G. Crès (p. 117-128).


XIV

LA MORT ROUGE[1]

Kazan et Louve Grise coururent longtemps dans la direction du nord et arrivèrent à la région appelée le Fond-du-Lac.[2] C’est là qu’ils se trouvaient lorsque Jacques[3], messager de la Compagnie de la Baie d’Hudson[4] vint apporter aux postes de la contrée les premières nouvelles authentiques de l’effroyable fléau : une épidémie de petite vérole, qui sévissait sur le Wild.

Depuis plusieurs semaines, des rumeurs en étaient arrivées, de différents côtés. Puis ces rumeurs s’étaient amplifiées. De l’est, du sud et de l’ouest, elles s’étaient à ce point multipliées que partout, dans les vastes solitudes, les voyageurs annonçaient que la Mort Rouge, la Red Terror[5] était à leurs trousses. Et le frisson d’un immense effroi passait, comme un vent violent, des dernières régions civilisées aux extrémités les plus lointaines du Grand Désert Blanc.

Dix-neuf ans plus tôt, ces mêmes rumeurs avaient déjà couru et la Terreur Rouge avait suivi. L’horreur en subsistait encore parmi tous les gens du Wild, car des milliers de tombes sans croix, qu’on fuyait comme une pestilence, et qui se disséminaient de James Bay au Lac Athabasca, témoignaient du droit de péage qu’exigeait sur son passage le fléau.[6]

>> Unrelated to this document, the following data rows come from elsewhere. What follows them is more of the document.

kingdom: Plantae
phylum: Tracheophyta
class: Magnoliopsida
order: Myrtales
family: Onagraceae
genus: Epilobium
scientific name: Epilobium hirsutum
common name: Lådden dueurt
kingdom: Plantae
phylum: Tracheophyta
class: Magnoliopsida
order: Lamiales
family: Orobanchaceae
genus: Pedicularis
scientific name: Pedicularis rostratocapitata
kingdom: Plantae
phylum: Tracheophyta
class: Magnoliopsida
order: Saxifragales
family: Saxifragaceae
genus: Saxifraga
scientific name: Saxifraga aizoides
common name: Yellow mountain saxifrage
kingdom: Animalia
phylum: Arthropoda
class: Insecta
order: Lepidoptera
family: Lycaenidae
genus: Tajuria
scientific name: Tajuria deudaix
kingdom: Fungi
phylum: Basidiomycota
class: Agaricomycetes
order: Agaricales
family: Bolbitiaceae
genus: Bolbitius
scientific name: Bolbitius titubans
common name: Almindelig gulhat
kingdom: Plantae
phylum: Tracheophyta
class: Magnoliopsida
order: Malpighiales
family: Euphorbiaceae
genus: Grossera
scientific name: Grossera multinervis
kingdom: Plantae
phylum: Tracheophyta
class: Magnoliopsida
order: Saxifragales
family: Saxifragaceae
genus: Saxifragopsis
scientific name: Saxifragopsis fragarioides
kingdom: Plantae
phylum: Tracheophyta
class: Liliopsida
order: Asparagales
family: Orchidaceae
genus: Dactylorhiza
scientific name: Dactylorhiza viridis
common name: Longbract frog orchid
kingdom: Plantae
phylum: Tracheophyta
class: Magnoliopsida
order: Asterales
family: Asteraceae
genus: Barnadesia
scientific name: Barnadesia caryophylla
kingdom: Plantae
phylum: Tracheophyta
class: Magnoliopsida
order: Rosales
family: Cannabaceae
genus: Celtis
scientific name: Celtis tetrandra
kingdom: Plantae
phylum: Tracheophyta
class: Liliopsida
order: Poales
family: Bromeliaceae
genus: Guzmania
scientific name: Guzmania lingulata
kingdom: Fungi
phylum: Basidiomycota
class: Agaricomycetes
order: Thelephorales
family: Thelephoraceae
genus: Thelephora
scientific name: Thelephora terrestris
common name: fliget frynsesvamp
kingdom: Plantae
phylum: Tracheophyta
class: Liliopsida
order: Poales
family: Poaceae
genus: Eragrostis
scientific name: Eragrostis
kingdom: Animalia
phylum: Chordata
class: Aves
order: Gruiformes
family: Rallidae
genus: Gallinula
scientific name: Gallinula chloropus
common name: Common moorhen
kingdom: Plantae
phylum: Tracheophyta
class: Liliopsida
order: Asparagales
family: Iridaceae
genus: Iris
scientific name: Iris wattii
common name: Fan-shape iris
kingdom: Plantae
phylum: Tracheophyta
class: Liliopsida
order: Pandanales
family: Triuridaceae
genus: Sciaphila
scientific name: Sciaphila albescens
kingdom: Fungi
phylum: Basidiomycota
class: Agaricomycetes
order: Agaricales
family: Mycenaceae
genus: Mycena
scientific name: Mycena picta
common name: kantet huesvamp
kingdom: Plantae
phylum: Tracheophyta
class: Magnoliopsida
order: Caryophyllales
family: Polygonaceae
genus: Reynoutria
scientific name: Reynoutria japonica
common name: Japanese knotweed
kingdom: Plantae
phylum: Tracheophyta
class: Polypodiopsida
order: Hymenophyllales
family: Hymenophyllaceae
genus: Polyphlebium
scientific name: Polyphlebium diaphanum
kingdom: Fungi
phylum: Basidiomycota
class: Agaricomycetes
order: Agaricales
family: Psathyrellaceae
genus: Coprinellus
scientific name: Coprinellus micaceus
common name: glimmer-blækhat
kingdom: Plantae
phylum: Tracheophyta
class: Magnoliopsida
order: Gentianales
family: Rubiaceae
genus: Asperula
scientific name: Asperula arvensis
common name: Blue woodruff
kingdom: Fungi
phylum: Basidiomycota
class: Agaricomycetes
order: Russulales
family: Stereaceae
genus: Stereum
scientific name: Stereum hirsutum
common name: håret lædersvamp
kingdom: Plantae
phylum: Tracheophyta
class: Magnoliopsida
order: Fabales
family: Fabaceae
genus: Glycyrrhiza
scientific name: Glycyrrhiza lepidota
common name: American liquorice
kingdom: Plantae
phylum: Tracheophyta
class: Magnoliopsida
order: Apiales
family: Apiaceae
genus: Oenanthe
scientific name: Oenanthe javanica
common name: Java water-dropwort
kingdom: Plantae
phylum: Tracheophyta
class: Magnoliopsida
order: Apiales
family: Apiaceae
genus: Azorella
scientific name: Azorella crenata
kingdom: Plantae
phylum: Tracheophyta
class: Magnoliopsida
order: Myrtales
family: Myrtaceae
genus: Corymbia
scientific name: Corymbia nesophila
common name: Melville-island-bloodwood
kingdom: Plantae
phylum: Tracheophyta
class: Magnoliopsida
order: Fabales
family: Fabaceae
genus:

Souvent, dans leurs courses vagabondes, Kazan et Louve Grise avaient rencontré de ces petits tertres funèbres, et un mystérieux instinct, qui dépassait l’entendement humain, leur disait, sans le secours d’aucun sens, que la mort était là-dessous. Peut-être aussi, surtout Louve Grise, que sa cécité rendait plus sensible aux effluves de l’air et du sol, percevaient-ils directement ce que des yeux ne pouvaient voir.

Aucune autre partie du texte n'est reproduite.